::: LISTED ENTRIES

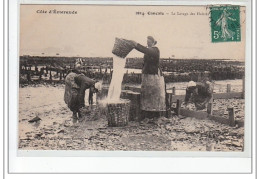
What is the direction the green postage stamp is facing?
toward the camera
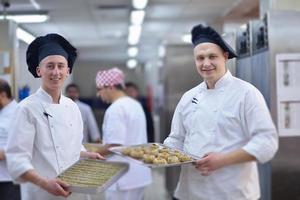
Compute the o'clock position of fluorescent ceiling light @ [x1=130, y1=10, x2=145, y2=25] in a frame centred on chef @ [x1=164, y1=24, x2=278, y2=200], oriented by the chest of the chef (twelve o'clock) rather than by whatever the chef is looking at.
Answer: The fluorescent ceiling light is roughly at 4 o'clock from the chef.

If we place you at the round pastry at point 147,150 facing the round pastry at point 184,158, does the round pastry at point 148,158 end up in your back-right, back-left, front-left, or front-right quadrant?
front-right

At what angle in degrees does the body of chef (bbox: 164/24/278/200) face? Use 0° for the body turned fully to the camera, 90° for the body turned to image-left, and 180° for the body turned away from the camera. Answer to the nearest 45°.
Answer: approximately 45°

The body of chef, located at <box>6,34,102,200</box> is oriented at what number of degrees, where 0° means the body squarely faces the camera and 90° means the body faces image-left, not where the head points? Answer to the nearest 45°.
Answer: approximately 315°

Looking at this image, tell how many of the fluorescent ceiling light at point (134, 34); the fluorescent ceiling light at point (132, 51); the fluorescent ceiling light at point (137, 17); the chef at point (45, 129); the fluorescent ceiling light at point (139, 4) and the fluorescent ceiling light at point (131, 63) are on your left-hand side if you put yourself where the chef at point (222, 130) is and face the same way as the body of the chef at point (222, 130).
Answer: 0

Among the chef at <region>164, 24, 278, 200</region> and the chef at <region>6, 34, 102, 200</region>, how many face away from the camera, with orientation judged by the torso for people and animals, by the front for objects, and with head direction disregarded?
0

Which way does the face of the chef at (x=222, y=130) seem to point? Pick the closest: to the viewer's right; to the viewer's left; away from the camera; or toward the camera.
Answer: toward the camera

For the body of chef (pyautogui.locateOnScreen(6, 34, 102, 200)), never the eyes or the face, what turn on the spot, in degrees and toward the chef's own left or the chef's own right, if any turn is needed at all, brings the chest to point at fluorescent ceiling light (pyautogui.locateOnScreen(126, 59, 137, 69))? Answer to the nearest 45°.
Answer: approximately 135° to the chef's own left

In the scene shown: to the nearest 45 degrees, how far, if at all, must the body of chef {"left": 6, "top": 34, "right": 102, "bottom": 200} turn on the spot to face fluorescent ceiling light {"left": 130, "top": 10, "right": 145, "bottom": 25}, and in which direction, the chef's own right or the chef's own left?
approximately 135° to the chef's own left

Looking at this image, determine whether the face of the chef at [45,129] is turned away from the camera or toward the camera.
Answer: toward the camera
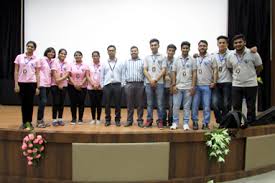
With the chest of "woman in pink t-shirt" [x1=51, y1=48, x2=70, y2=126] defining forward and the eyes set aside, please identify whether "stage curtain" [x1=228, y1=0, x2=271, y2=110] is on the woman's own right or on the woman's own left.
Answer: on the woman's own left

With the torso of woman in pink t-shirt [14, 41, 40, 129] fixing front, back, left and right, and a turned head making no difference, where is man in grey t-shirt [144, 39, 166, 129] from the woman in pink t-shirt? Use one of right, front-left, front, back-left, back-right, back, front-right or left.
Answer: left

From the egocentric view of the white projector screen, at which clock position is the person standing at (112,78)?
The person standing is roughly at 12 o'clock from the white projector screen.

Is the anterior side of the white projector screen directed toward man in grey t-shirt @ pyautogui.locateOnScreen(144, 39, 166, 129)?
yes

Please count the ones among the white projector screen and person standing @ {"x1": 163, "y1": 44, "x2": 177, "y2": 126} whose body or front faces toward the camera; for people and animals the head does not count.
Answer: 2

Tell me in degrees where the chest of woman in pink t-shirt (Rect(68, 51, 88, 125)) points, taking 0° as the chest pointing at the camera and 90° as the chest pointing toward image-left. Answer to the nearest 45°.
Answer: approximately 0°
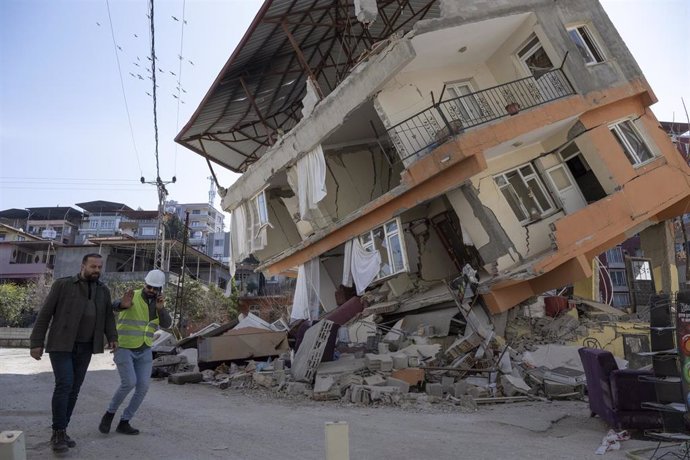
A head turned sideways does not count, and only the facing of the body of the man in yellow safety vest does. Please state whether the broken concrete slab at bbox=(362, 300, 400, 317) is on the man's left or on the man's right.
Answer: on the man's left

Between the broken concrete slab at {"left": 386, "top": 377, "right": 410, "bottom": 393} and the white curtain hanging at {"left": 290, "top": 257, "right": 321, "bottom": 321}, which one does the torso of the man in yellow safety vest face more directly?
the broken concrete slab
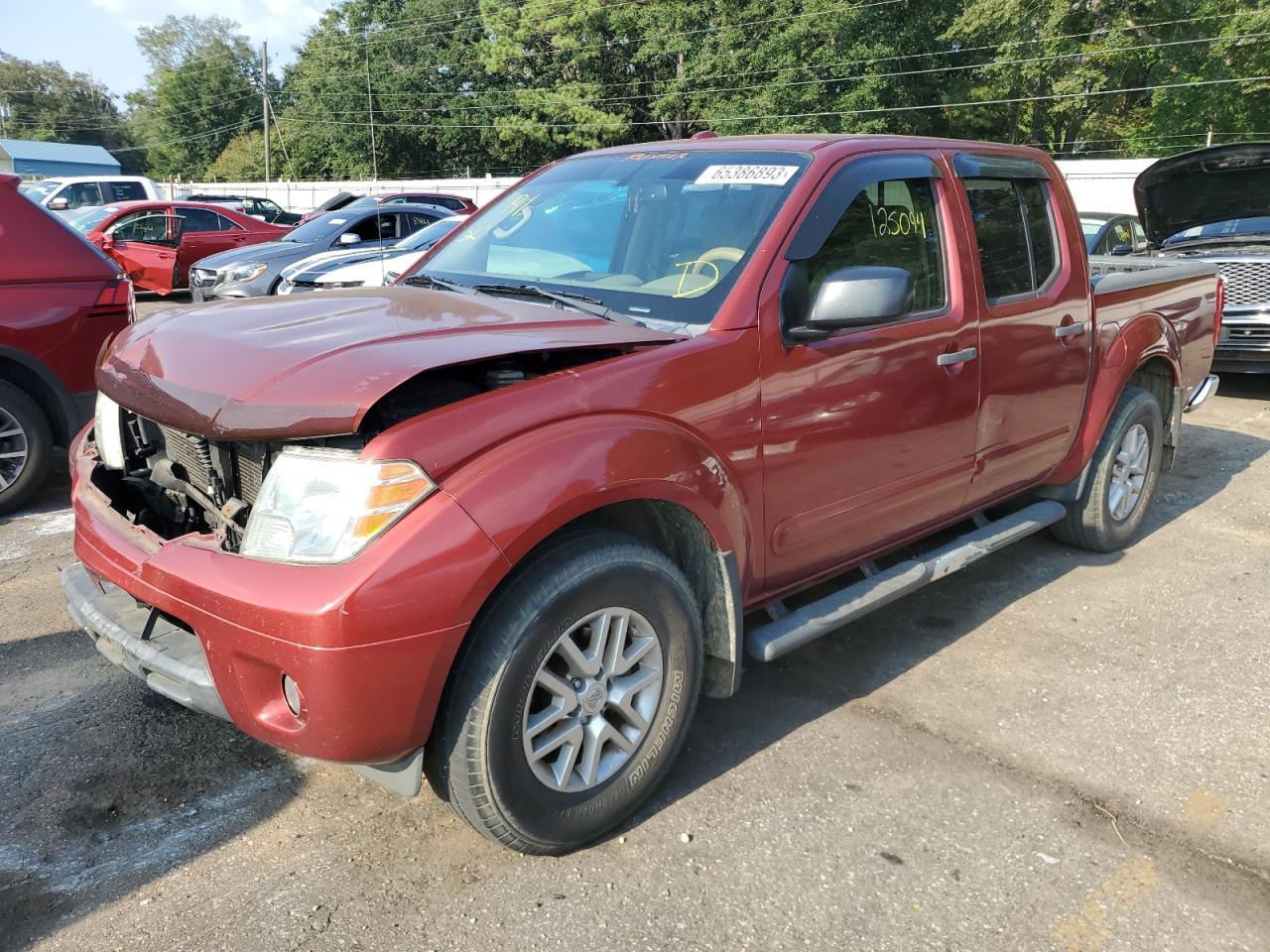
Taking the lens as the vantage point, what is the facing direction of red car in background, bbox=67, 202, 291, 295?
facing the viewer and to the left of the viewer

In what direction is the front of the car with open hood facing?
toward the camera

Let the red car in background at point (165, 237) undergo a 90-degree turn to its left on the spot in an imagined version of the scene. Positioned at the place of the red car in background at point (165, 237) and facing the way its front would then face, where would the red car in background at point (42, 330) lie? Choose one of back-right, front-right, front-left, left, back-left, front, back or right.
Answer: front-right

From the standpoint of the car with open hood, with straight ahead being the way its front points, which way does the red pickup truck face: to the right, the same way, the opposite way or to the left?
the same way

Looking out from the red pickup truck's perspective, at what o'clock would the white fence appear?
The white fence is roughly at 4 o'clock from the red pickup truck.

::::::
::: LISTED ENTRIES

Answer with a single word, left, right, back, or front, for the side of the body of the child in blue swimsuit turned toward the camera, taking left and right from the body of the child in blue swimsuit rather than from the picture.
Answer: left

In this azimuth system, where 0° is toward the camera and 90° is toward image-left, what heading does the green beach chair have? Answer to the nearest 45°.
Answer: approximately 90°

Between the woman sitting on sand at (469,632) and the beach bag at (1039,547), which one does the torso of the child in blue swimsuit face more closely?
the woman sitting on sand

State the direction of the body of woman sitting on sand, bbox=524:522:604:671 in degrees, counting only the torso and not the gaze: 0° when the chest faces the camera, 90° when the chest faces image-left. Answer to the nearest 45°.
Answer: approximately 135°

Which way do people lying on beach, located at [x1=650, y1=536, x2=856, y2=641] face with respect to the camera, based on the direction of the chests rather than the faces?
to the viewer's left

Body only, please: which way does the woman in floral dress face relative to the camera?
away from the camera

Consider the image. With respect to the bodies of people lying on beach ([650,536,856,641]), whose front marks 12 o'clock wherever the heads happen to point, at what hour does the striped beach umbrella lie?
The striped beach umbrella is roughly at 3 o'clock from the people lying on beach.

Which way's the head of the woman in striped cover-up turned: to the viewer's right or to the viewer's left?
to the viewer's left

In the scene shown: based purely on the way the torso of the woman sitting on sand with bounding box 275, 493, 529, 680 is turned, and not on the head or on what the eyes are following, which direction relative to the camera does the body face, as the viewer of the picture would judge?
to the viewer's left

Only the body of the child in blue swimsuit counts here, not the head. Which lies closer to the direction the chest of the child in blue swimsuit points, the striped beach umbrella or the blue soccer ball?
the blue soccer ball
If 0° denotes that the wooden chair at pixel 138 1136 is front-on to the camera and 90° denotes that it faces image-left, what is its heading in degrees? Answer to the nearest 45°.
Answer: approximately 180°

::::::

TASK STATEMENT
Arrange the lines of the listing from the line with "Looking out from" to the line with "The white fence is", both included, as a Markdown table with the columns Row and Text. Leave out any blank lines.

WRITTEN SOLUTION
| Row | Text |
|---|---|
| 1 | Looking out from the red pickup truck's perspective, at what o'clock would the white fence appear? |
| 2 | The white fence is roughly at 4 o'clock from the red pickup truck. |